One of my co-workers suggested I wear the costume tomorrow for Halloween. It’s my first Halloween at KRLD, and she says a lot of people wear costumes, although many of them are salespeople [Salespeople have more time because they make their living selling air].

But this blog is not about Pope Scaia. This blog is about a strangely detailed conversation I had with a complete stranger at the grocery store on my way home.

Like most epic tales, this starts out with the protagonist needing some ham.

There was a large display of different bags of candy in the front of the store, where you get your shopping cart.

“I should get some candy now,” I thought to myself. “If I come back tomorrow, they’ll probably only have Smarties and Jolly Ranchers.”

As I was studying the different options, an older fella in a cowboy hat sidled up to me. This is an actual conversation that happened:

“What do you think?” he said.

“Still a good selection,” I replied.

“My wife likes Almond Joy.”

“I’m not a fan of them, but they’re in the same bag with Reese’s and Kit Kat,” I reasoned. “So that may be the way to go.”

[a beat]

“Wait, those other bags have M&Ms, Twix, Snickers and Milky Way!” I exclaimed. “The only dud is the Milk Duds, so I’ll just hand those out first!” Working “dud” into a sentence with “Milk Duds” is why I’m an Edward R. Murrow Award-winning journalist.

“Do you get a lot of kids?” he replied.

I explained I ran out of candy last year, so I’d have to get two bags. We agreed that we were being gouged, that Big Candy was jacking up the prices because we waited until the last minute. Imagine showing up at the store tomorrow.

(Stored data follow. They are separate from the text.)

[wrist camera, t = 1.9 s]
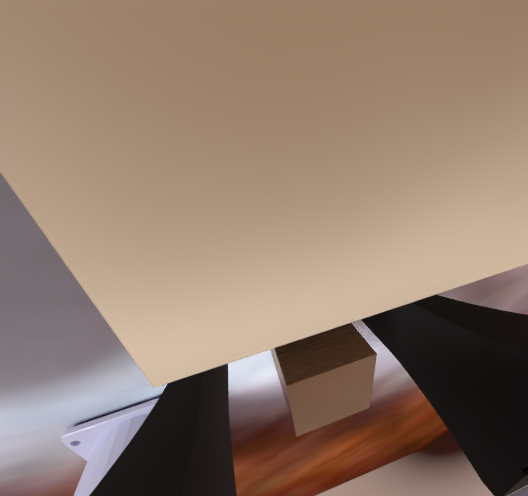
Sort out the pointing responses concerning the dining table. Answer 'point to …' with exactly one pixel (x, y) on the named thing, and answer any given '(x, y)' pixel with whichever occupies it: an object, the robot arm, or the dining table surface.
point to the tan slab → (265, 160)
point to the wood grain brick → (325, 376)
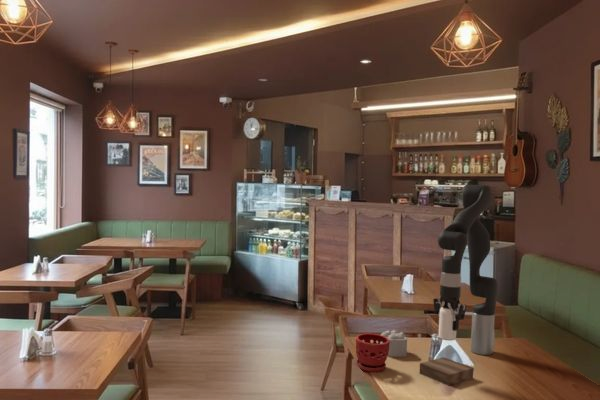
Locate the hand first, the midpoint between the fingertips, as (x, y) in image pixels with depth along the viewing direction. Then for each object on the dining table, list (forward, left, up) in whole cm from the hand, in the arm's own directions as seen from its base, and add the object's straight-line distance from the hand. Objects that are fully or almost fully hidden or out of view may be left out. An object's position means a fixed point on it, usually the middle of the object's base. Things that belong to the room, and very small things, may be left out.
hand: (448, 328), depth 202 cm
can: (0, 0, -4) cm, 4 cm away
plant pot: (+19, -21, -19) cm, 34 cm away
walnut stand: (0, 0, -18) cm, 18 cm away
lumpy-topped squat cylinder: (-3, -31, -19) cm, 36 cm away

Worried shoppers will be tightly clutching $57 bags of Good & Plenty.

“Isn’t it supposed to rain tomorrow?” he asked.

“That’s right! It’s going to pour!”

“We may not see many kids. I’ll stock up on Almond Joy for my wife.”

“And I’ll stock up on peanut butter cups… [now thinking to myself] for Scaia.”

[Exeunt]

But the lesson here, kids, is to absolutely talk to strangers. They can help solve a dilemma. Also, accept candy from strangers. [Note from every police department in the country: Do not do either of those things]

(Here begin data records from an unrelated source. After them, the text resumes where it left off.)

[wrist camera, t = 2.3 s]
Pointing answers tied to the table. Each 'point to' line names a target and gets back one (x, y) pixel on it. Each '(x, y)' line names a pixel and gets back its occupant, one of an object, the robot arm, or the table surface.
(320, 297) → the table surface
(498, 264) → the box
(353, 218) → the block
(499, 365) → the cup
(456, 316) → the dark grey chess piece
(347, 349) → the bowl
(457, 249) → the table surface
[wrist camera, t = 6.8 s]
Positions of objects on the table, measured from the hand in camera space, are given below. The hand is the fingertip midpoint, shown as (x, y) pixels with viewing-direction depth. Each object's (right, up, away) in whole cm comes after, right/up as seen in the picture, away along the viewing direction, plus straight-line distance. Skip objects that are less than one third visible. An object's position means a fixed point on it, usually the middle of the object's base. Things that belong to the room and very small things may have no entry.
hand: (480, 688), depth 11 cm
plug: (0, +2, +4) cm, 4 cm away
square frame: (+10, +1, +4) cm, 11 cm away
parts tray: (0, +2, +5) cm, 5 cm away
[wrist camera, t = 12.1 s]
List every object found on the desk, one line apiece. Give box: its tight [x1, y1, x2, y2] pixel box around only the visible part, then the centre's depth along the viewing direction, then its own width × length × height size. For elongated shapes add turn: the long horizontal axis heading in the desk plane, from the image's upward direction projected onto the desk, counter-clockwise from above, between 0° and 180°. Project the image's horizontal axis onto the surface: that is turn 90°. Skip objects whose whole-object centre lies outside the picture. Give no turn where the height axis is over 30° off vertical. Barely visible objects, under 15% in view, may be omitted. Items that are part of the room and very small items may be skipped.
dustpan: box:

Back to the newsroom, someone brought a tub full of candy corn this morning. I handled this the same way everyone handles candy corn: I ate two pieces and then remembered why I don’t like candy corn.

Pope Scaia VII [I want to say the costume was originally named, “Pope Impious“] may not make an appearance at the station tomorrow. Earlier this year, I covered a story about the Catholic Church. If I happened to get called out for a similar story, it’d probably be weird to show up to interview the bishop dressed as the apostolic successor to St. Peter in a project that was originally intended as an elaborate screw-you to my Catholic high school.